Percy Miller was a successful businessman and a hobby breeder. In 1914, with half a dozen mares, he decided to try commercial thoroughbred production and purchased the cattle property Kia-Ora from the established Segenhoe Stud, just east of Scone. With manager Bert Riddle he set about developing Kia-Ora as a fully operational horse stud and by 1917 was able to offer two yearlings at the Sydney Easter Sales; the start of a sustained and most remarkable breeding record. In the same year a horse called Magpie ran second in the English 2000 Guineas and eventually came to Australia where he was acquired as a stallion by Percy Miller.

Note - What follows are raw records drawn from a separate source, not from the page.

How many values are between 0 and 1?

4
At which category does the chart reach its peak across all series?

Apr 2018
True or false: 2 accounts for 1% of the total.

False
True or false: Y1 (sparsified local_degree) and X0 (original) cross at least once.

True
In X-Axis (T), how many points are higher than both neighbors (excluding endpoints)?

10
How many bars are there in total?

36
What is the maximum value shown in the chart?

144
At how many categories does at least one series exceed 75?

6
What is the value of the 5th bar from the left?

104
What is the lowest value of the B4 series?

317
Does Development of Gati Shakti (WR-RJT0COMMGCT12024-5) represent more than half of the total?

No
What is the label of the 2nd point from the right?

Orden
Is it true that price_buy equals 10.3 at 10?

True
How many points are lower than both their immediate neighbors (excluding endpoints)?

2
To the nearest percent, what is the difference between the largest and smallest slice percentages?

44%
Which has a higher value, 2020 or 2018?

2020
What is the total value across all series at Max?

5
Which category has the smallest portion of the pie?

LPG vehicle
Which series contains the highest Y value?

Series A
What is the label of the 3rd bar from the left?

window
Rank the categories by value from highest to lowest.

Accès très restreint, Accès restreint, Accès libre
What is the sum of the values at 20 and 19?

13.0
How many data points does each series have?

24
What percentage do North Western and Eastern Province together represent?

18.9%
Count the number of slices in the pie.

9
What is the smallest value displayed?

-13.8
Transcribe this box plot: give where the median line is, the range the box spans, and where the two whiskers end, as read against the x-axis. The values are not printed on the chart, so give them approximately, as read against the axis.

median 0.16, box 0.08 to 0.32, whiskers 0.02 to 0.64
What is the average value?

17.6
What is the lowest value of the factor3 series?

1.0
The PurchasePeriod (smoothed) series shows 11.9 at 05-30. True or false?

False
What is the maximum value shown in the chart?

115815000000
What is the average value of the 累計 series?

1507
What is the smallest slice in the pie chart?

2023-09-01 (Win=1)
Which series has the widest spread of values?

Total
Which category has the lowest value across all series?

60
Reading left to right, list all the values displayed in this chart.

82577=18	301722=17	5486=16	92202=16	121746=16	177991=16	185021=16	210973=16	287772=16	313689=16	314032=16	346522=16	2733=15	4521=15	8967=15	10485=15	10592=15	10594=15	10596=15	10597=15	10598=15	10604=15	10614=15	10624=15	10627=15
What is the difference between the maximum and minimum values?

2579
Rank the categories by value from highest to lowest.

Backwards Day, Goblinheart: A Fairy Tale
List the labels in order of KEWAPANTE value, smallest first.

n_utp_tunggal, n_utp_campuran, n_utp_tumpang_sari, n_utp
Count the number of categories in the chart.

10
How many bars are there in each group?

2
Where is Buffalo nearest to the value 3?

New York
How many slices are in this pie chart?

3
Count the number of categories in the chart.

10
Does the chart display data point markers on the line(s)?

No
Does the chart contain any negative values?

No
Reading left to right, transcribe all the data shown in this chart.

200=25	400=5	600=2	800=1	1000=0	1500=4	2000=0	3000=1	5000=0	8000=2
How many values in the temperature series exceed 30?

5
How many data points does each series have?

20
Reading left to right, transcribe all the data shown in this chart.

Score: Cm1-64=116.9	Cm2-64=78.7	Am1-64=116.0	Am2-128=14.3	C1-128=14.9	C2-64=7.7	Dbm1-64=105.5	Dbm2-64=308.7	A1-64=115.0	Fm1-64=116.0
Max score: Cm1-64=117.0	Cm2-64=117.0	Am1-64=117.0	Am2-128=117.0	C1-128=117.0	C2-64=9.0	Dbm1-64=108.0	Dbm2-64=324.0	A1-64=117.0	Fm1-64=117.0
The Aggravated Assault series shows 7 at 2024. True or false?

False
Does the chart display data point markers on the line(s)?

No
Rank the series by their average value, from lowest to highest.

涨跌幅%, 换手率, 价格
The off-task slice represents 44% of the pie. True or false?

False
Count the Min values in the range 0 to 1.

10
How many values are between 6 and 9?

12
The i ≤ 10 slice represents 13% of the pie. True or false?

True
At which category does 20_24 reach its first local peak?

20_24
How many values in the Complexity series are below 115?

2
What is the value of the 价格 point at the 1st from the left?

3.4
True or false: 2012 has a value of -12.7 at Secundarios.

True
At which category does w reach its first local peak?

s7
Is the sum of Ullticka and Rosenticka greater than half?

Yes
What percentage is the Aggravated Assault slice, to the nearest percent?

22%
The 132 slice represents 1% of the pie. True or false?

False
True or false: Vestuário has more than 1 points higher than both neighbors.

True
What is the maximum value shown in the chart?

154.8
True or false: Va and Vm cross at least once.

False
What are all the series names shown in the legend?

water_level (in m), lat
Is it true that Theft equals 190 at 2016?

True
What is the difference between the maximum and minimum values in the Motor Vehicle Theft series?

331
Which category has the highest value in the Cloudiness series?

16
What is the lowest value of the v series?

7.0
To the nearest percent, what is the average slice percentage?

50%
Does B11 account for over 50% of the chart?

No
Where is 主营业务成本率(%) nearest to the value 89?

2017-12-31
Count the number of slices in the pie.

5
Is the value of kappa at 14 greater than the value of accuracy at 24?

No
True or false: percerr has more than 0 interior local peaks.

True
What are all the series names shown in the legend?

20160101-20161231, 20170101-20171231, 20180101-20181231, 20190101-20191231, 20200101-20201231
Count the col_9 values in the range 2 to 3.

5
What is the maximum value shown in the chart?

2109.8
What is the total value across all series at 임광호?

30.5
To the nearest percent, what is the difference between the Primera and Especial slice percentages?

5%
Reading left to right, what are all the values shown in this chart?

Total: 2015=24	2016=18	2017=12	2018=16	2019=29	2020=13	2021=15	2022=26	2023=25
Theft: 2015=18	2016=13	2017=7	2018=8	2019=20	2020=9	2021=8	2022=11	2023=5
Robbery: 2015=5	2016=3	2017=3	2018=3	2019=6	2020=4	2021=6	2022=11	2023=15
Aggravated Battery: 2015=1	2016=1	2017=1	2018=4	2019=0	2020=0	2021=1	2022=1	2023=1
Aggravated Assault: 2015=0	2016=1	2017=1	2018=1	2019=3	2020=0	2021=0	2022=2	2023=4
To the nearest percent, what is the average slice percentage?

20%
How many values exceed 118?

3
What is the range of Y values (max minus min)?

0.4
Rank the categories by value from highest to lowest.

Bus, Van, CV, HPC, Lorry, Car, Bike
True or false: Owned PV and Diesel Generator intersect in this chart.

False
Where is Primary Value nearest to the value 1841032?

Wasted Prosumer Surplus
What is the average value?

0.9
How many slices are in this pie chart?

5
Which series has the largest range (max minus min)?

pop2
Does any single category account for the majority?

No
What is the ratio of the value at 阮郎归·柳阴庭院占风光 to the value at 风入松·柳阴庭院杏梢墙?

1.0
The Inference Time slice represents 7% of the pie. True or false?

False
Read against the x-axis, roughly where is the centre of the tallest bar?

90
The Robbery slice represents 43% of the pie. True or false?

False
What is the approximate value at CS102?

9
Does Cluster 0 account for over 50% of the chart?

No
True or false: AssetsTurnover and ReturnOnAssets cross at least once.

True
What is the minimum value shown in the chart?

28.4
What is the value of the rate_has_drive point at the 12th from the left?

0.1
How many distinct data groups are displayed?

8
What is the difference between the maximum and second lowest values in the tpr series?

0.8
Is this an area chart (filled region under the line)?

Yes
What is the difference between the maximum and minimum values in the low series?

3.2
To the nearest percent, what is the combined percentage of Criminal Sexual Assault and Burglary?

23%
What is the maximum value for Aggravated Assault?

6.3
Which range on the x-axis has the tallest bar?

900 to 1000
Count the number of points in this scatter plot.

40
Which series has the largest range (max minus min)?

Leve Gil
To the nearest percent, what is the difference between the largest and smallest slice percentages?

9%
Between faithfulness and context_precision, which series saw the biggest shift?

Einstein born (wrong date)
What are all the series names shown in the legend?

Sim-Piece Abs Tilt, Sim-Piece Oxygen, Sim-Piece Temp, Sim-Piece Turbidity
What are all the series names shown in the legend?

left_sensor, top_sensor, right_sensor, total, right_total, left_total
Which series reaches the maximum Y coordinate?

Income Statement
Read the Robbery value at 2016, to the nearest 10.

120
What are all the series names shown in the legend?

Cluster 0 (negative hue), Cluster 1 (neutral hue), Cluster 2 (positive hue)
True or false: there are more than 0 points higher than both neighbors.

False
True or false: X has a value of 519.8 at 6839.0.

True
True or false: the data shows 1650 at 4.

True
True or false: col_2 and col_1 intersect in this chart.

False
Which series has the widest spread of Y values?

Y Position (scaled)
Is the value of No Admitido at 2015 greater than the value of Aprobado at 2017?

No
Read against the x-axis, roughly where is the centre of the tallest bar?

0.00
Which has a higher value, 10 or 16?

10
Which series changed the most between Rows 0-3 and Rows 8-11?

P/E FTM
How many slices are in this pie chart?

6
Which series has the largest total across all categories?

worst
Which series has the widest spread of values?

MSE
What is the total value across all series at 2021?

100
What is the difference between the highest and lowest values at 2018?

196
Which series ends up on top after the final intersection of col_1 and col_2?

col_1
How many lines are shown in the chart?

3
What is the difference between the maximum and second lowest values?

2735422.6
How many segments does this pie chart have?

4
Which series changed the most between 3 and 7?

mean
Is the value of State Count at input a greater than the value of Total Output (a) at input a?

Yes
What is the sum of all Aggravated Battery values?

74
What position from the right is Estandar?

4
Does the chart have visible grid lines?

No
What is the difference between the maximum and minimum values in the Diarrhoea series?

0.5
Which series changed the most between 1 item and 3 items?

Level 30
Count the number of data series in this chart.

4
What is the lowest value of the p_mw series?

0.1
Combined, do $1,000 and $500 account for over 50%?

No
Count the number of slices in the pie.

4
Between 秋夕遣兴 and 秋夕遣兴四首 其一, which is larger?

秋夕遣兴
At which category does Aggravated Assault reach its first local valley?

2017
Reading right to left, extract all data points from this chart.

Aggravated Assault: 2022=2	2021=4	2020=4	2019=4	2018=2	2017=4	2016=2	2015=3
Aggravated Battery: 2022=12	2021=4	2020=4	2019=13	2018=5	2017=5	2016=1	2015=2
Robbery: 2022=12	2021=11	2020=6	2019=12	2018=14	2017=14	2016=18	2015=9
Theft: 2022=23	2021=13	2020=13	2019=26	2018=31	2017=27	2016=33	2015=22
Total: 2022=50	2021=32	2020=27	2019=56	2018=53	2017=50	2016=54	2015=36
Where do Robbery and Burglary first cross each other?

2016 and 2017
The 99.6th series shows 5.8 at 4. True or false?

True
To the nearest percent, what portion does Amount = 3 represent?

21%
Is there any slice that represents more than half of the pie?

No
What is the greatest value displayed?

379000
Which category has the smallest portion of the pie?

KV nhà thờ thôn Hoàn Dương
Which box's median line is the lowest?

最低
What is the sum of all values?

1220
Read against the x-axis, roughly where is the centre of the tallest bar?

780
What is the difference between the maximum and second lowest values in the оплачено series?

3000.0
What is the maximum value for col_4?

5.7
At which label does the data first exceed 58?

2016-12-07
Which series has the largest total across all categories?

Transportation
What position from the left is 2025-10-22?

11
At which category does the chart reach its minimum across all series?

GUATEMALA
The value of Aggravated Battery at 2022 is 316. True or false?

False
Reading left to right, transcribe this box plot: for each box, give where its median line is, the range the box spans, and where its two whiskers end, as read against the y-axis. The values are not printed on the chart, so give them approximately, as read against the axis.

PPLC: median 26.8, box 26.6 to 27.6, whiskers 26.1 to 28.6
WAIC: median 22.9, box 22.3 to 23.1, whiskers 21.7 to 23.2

Over the next decade, Magpie became one of Australia's leading sires producing many feature race winners at Kia-Ora including Windbag, Amounis and Talking. This became the pattern at Kia-Ora with a succession of successful sires standing at the stud farm. Most notable of these were Midstream and Delville Wood who also became premiership winning sires and were also responsible for such champions as Shannon, Delta, Hydrogen and Evening Peal.

They were to leave a legacy in a superb brand of brood mares, but what was most remarkable about the record of Kia-Ora was the high percentage of winners that came off the property and the huge numbers of well grown yearlings that were sold off the stud.

This number peaked with 105 offered at the 1941 Sydney Easter Sales, taking the total 2,862 yearlings presented for sale between 1917 and 1949. Bert Riddle was the manager through all these years but on his death in 1952, four years after Percy Miller, the stud was cut back by the family and finally dispersed in May 1959.

Miller was inducted into the Hall of Fame in 2008.